[tz] State of the tzdb
guy at alum.mit.edu
Tue Sep 3 19:30:29 UTC 2013
On Sep 3, 2013, at 4:43 AM, Lester Caine <lester at lsces.co.uk> wrote:
> Stephen Colebourne wrote:
>> We're a lot further forward now to regaining stability, but there are
>> a few points still outstanding.
>> 1) Should there be one zone ID in the main files (not "backward") for
>> each inhabited ISO-3166 code?
>> I've argued for this as a reinstatement of a rule of 16 years standing
>> which is no more than common sense.
>> Paul has argued against.
> A debate on openstreetmap at the moment relates to the status of historic information in that database. Many people feel that if it does not currently exist on the ground, then it should be removed. It is a little of an academic discussion since the data will remain in the change logs anyway, but it's access to that data which is at question. The current proposal is that some data is archived to an openhistorymap which will allow the use of a 'date' to define what data is displayed, but in many cases the bulk of the main database needs to be combined with the small amount of history to create the final dataset anyway, so openhistorymap has to have a complete copy of the main map! You can't define a reason for NOT including something in the historic map.
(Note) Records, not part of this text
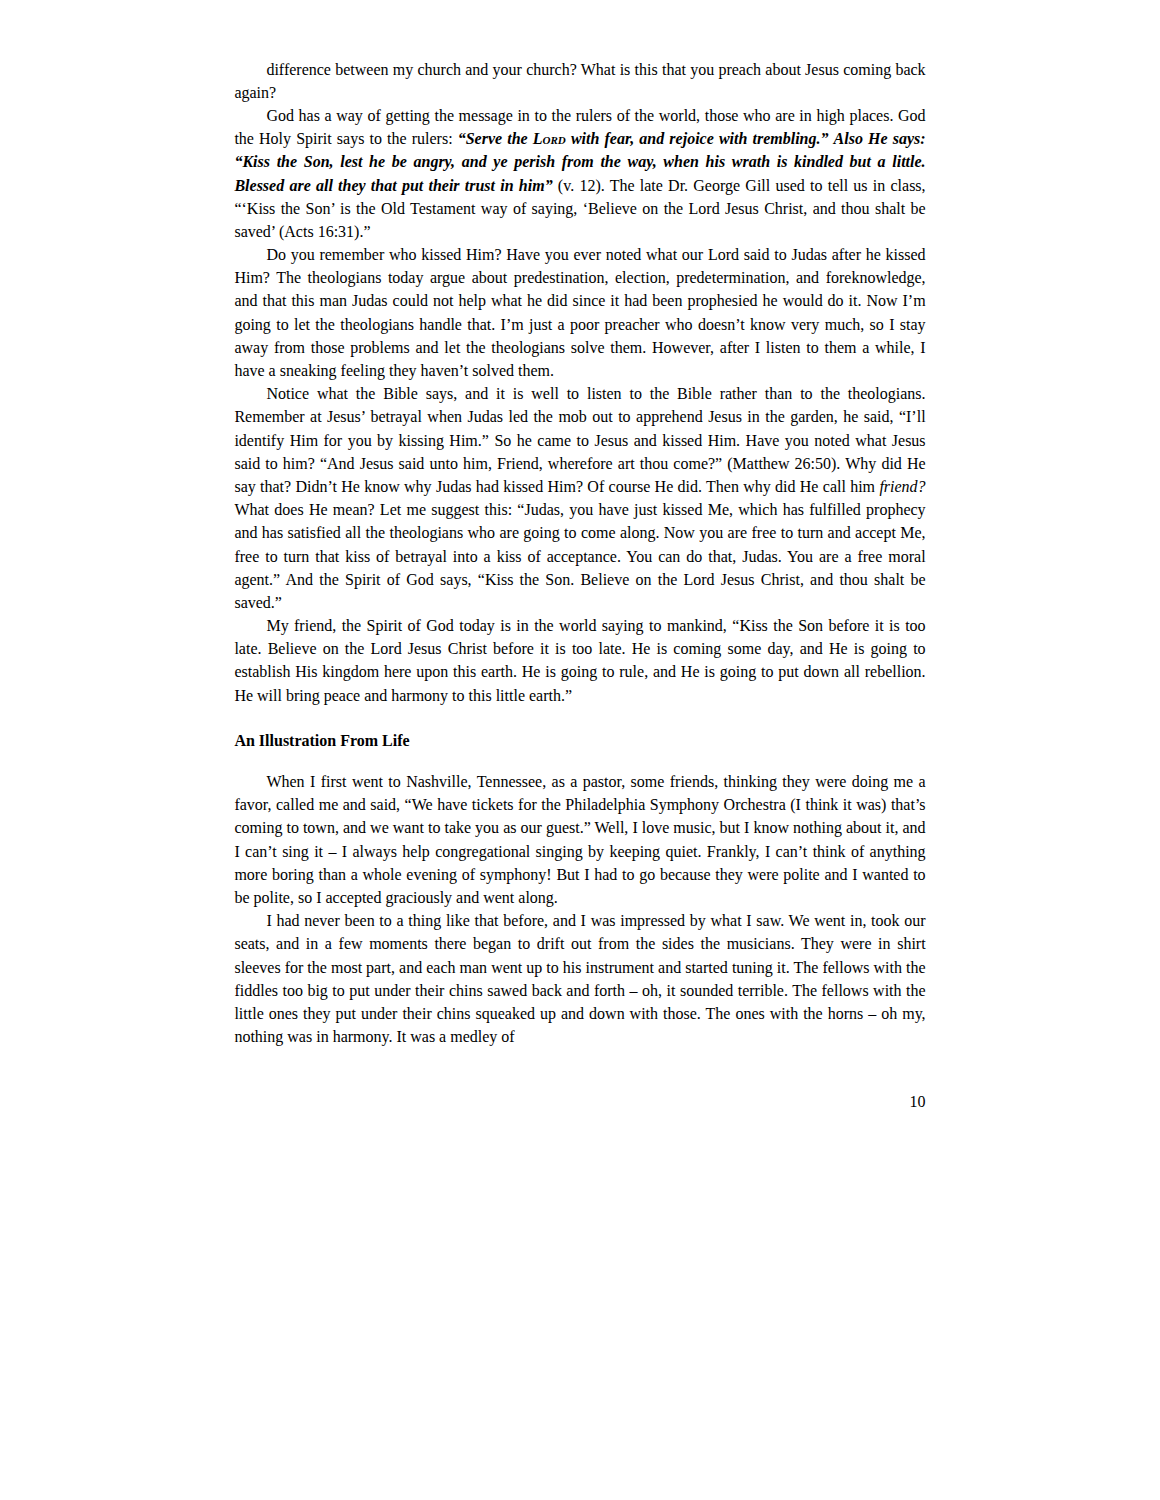difference between my church and your church? What is this that you preach about Jesus coming back again?
God has a way of getting the message in to the rulers of the world, those who are in high places. God the Holy Spirit says to the rulers: “Serve the Lord with fear, and rejoice with trembling.” Also He says: “Kiss the Son, lest he be angry, and ye perish from the way, when his wrath is kindled but a little. Blessed are all they that put their trust in him” (v. 12). The late Dr. George Gill used to tell us in class, “‘Kiss the Son’ is the Old Testament way of saying, ‘Believe on the Lord Jesus Christ, and thou shalt be saved’ (Acts 16:31).”
Do you remember who kissed Him? Have you ever noted what our Lord said to Judas after he kissed Him? The theologians today argue about predestination, election, predetermination, and foreknowledge, and that this man Judas could not help what he did since it had been prophesied he would do it. Now I’m going to let the theologians handle that. I’m just a poor preacher who doesn’t know very much, so I stay away from those problems and let the theologians solve them. However, after I listen to them a while, I have a sneaking feeling they haven’t solved them.
Notice what the Bible says, and it is well to listen to the Bible rather than to the theologians. Remember at Jesus’ betrayal when Judas led the mob out to apprehend Jesus in the garden, he said, “I’ll identify Him for you by kissing Him.” So he came to Jesus and kissed Him. Have you noted what Jesus said to him? “And Jesus said unto him, Friend, wherefore art thou come?” (Matthew 26:50). Why did He say that? Didn’t He know why Judas had kissed Him? Of course He did. Then why did He call him friend? What does He mean? Let me suggest this: “Judas, you have just kissed Me, which has fulfilled prophecy and has satisfied all the theologians who are going to come along. Now you are free to turn and accept Me, free to turn that kiss of betrayal into a kiss of acceptance. You can do that, Judas. You are a free moral agent.” And the Spirit of God says, “Kiss the Son. Believe on the Lord Jesus Christ, and thou shalt be saved.”
My friend, the Spirit of God today is in the world saying to mankind, “Kiss the Son before it is too late. Believe on the Lord Jesus Christ before it is too late. He is coming some day, and He is going to establish His kingdom here upon this earth. He is going to rule, and He is going to put down all rebellion. He will bring peace and harmony to this little earth.”
An Illustration From Life
When I first went to Nashville, Tennessee, as a pastor, some friends, thinking they were doing me a favor, called me and said, “We have tickets for the Philadelphia Symphony Orchestra (I think it was) that’s coming to town, and we want to take you as our guest.” Well, I love music, but I know nothing about it, and I can’t sing it – I always help congregational singing by keeping quiet. Frankly, I can’t think of anything more boring than a whole evening of symphony! But I had to go because they were polite and I wanted to be polite, so I accepted graciously and went along.
I had never been to a thing like that before, and I was impressed by what I saw. We went in, took our seats, and in a few moments there began to drift out from the sides the musicians. They were in shirt sleeves for the most part, and each man went up to his instrument and started tuning it. The fellows with the fiddles too big to put under their chins sawed back and forth – oh, it sounded terrible. The fellows with the little ones they put under their chins squeaked up and down with those. The ones with the horns – oh my, nothing was in harmony. It was a medley of
10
> Not to dissimilar to what we are talking about here?
You're talking about historical data, so you're presumably referring to this point in Stephen's message:
> 5) Pre-1970 data
> Some of this seems uncontroversial at this point (don't remove data,
> don't create new IDs just for pre-1970). Some of it is still under
> discussion. Only enhancement of existing IDs is necessary to the
> applications I work with.
> As noted in the other thread, removing IDs that only differ in LMT is
> harder than initially thought, as the start of fixed offsets and the
> name of fixed offsets are pieces of data covered under the no deletion
> rule. As such, it is unlikely that there are many possibilities for
> merging zones.
not to the quoted point, which was about ISO 3166 country codes. If, for example, you're talking about rules within the UK, those all correspond to a single ISO 3166 country code, so his point about ISO 3166 country codes doesn't apply.